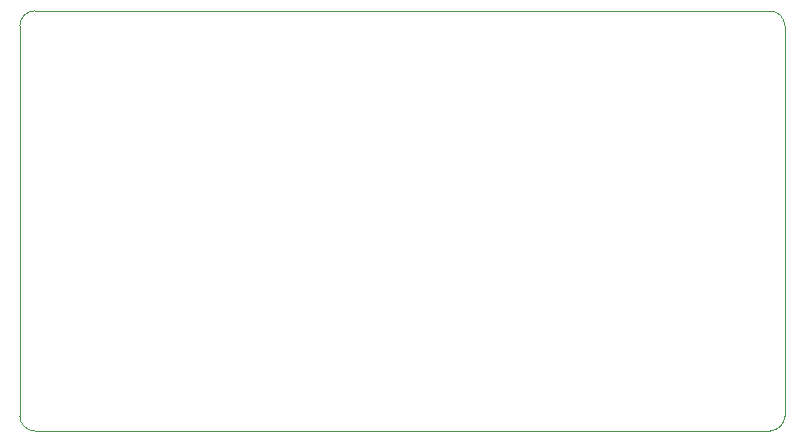
<source format=gm1>
%TF.GenerationSoftware,KiCad,Pcbnew,8.0.2*%
%TF.CreationDate,2024-05-12T16:09:50+01:00*%
%TF.ProjectId,TelemetryCANBoard,54656c65-6d65-4747-9279-43414e426f61,rev?*%
%TF.SameCoordinates,Original*%
%TF.FileFunction,Profile,NP*%
%FSLAX46Y46*%
G04 Gerber Fmt 4.6, Leading zero omitted, Abs format (unit mm)*
G04 Created by KiCad (PCBNEW 8.0.2) date 2024-05-12 16:09:50*
%MOMM*%
%LPD*%
G01*
G04 APERTURE LIST*
%TA.AperFunction,Profile*%
%ADD10C,0.100000*%
%TD*%
G04 APERTURE END LIST*
D10*
X187960000Y-74930000D02*
X125730000Y-74930000D01*
X189230000Y-109220000D02*
X189230000Y-76200000D01*
X124460000Y-76200000D02*
X124460000Y-109220000D01*
X187960000Y-110490000D02*
X125730000Y-110490000D01*
X189230000Y-109220000D02*
G75*
G02*
X187960000Y-110490000I-1270000J0D01*
G01*
X124460000Y-76200000D02*
G75*
G02*
X125730000Y-74930000I1270000J0D01*
G01*
X187960000Y-74930000D02*
G75*
G02*
X189230000Y-76200000I0J-1270000D01*
G01*
X125730000Y-110490000D02*
G75*
G02*
X124460000Y-109220000I0J1270000D01*
G01*
M02*

</source>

--

**WHAT IS EXPECTED**
Each entry should be set down exactly, pictures excluded.

**OUTPUT**
<source format=gm1>
%TF.GenerationSoftware,KiCad,Pcbnew,8.0.2*%
%TF.CreationDate,2024-05-12T16:09:50+01:00*%
%TF.ProjectId,TelemetryCANBoard,54656c65-6d65-4747-9279-43414e426f61,rev?*%
%TF.SameCoordinates,Original*%
%TF.FileFunction,Profile,NP*%
%FSLAX46Y46*%
G04 Gerber Fmt 4.6, Leading zero omitted, Abs format (unit mm)*
G04 Created by KiCad (PCBNEW 8.0.2) date 2024-05-12 16:09:50*
%MOMM*%
%LPD*%
G01*
G04 APERTURE LIST*
%TA.AperFunction,Profile*%
%ADD10C,0.100000*%
%TD*%
G04 APERTURE END LIST*
D10*
X187960000Y-74930000D02*
X125730000Y-74930000D01*
X189230000Y-109220000D02*
X189230000Y-76200000D01*
X124460000Y-76200000D02*
X124460000Y-109220000D01*
X187960000Y-110490000D02*
X125730000Y-110490000D01*
X189230000Y-109220000D02*
G75*
G02*
X187960000Y-110490000I-1270000J0D01*
G01*
X124460000Y-76200000D02*
G75*
G02*
X125730000Y-74930000I1270000J0D01*
G01*
X187960000Y-74930000D02*
G75*
G02*
X189230000Y-76200000I0J-1270000D01*
G01*
X125730000Y-110490000D02*
G75*
G02*
X124460000Y-109220000I0J1270000D01*
G01*
M02*

</source>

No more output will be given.